PASSAGE SHOWN
'''

Kali Tal
scholar, editor, author
author, artist, activist
Room Full of Mirrors: Virtual Tourism and First World Technogaze

(A shorter version of this article appeared in Artbyte (May/June 2000).
When he goes out
he sees the surface
of things until he catches
sight of himself in a shop
window shimmering in the cool
glass, and inside
the indistinct shapes
of a veiled woman,
a man robed in white,
bolts of cloth, pattern
a separate world.
I used to live in a room full of mirrors...
(written with Eugene W. Lyman III)
The tourist is a spectator who observes and consumes the culture of the Other without belonging to it: “just passing through.” Tourist economies rise and fall based on how well they can deliver “the goods”–the “experience” which, though totally constructed, does not seem vicarious to person who has paid for the tour. The tourist industry currently relies upon the willingness (or desperation) of native populations who recreate their traditional life and customs for the camcorders of relatively well-off visitors in return for monetary compensation, and it also relies on those populations to carry out the menial service tasks required to keep tourists comfortable. Imagine, however, a “virtual tourism” that replaces travel with a realistic simulation not bound to regional economies or local politics. Designers of such tours would be responsible only for meeting the desires of tourists by providing them with perfect “Dream Vacations.” Does the idea thrill you? It gives me nightmares.
The vicarious life, life lived through the experience of others, passing through, connecting at a distance (gazing and hearing, but not touching) is nothing new. Most cultures have their armchair travelers who serve as an audience for written, oral or graphic accounts of places beyond the horizon. Souvenirs and artifacts make their way from foreign shores to the homeland in the collection of adventurers –the few who eschew metaphor for actual walking, riding, sailing, or flying. These artifacts serve to underline the “reality” of the exotic places now inscribed in the stay-at-home’s imagination. Until fairly recently in history, this ‘virtual’ tourism was, in fact, the only kind available to the majority of the world’s population. Those who travelled were those who had to: nomads, merchants seeking profits in exotic goods, soldiers looking for conquests, refugees fleeing wars or disasters and pilgrims demonstrating religious devotion. Those who remained home listened to the stories of those who had gone and returned, gazing in awe at relics of distant saints and trembling at the travelers’ tales of one-footed, quasi-human anthropophagi.

'''

SOURCE MATERIAL
'''

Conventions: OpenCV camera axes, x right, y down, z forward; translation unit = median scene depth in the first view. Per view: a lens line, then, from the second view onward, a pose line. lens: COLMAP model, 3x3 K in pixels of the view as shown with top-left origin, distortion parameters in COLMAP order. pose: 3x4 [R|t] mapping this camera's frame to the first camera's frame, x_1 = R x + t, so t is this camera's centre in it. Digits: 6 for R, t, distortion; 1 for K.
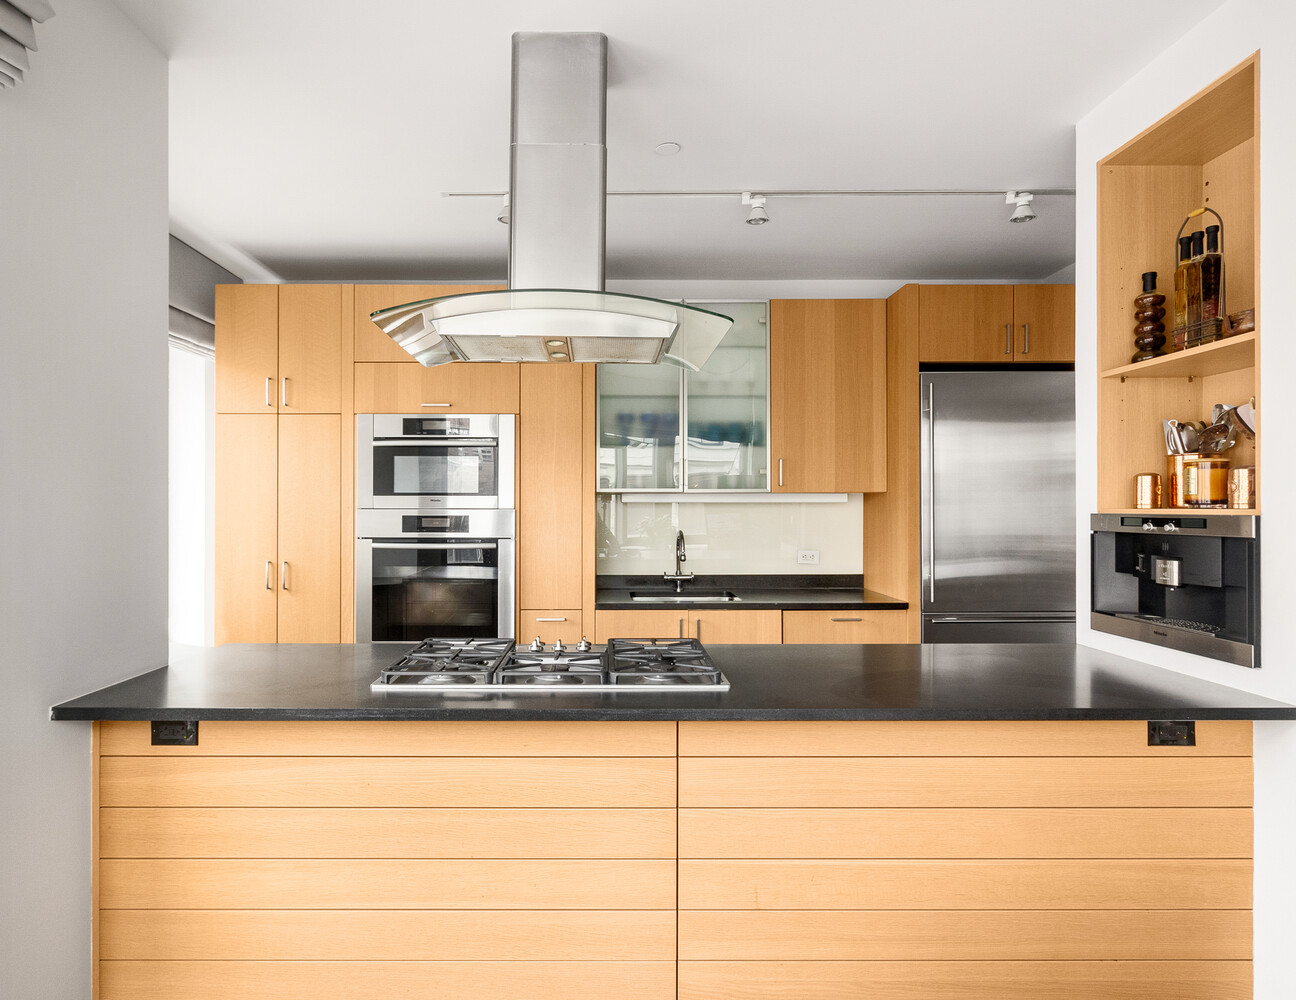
lens RADIAL K [[712.8, 0, 646.5], [0, 712.8, 502.0], [0, 0, 1]] dist [-0.002909, -0.000208]
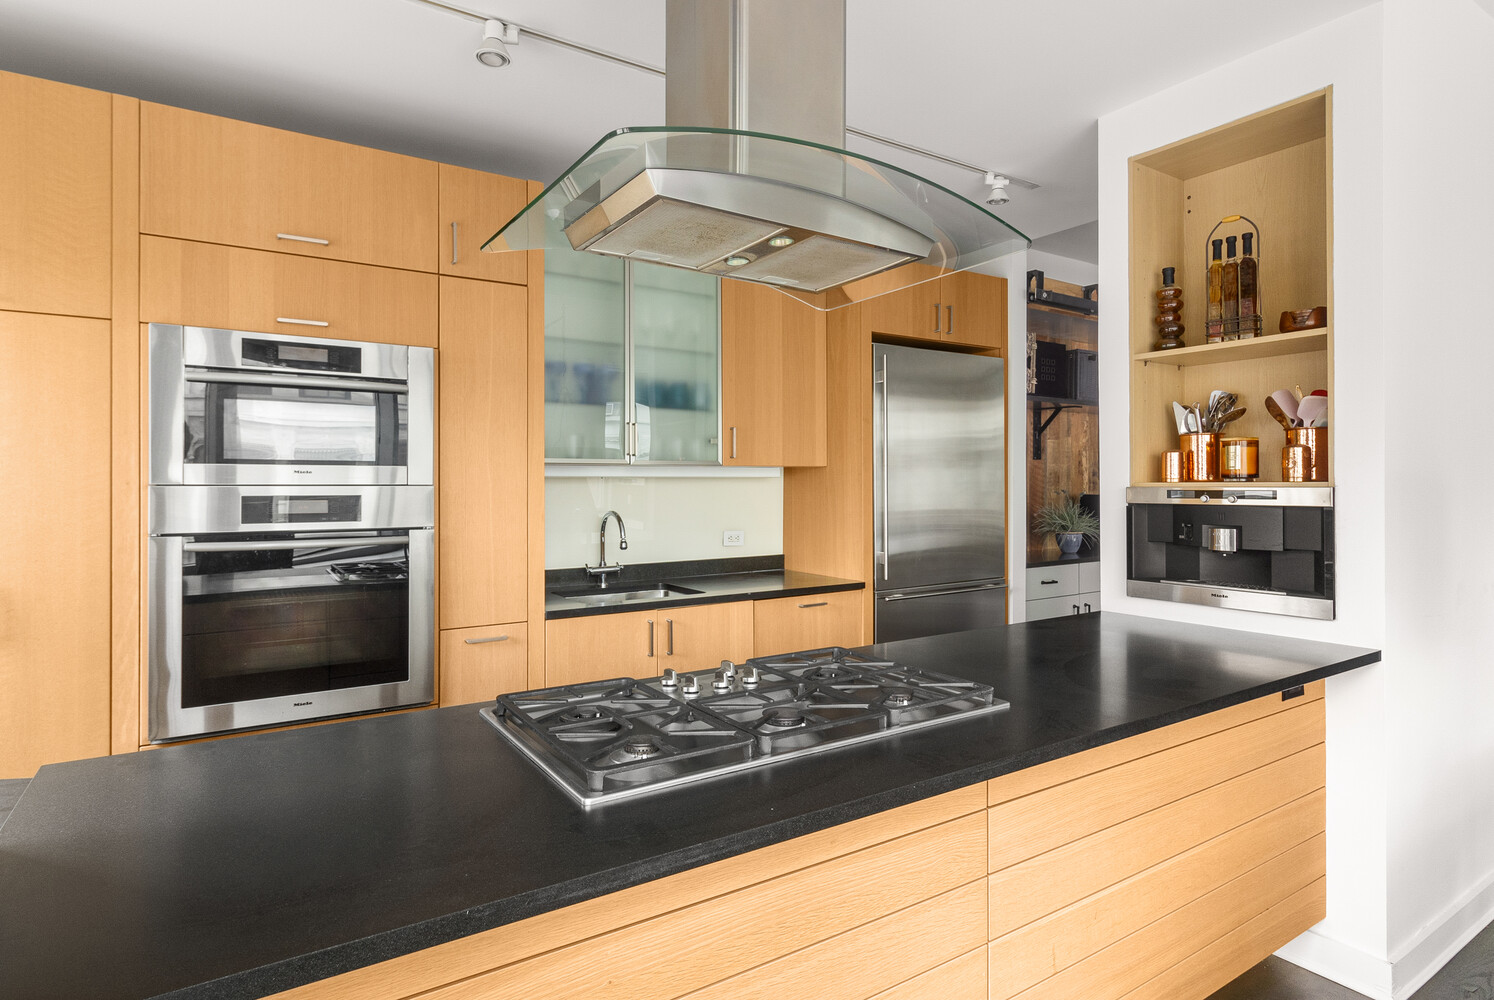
lens RADIAL K [[748.0, 0, 739.5], [0, 748.0, 477.8], [0, 0, 1]] dist [-0.001231, -0.000186]
pose [[0.861528, 0.002616, 0.507703, -0.296580], [-0.001611, 0.999996, -0.002419, 0.003954], [-0.507707, 0.001266, 0.861529, 0.225552]]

'''

EXERCISE TASKS
(a) List the four ways adventurers travel that the virtual tourism essay names as the alternatives to metaphor.
(b) Write out the part of the virtual tourism essay starting at "(A shorter version" and ending at "full of mirrors...".

RESPONSES FOR EACH TASK
(a) walking, riding, sailing, flying

(b)
(A shorter version of this article appeared in Artbyte (May/June 2000).
When he goes out
he sees the surface
of things until he catches
sight of himself in a shop
window shimmering in the cool
glass, and inside
the indistinct shapes
of a veiled woman,
a man robed in white,
bolts of cloth, pattern
a separate world.
I used to live in a room full of mirrors...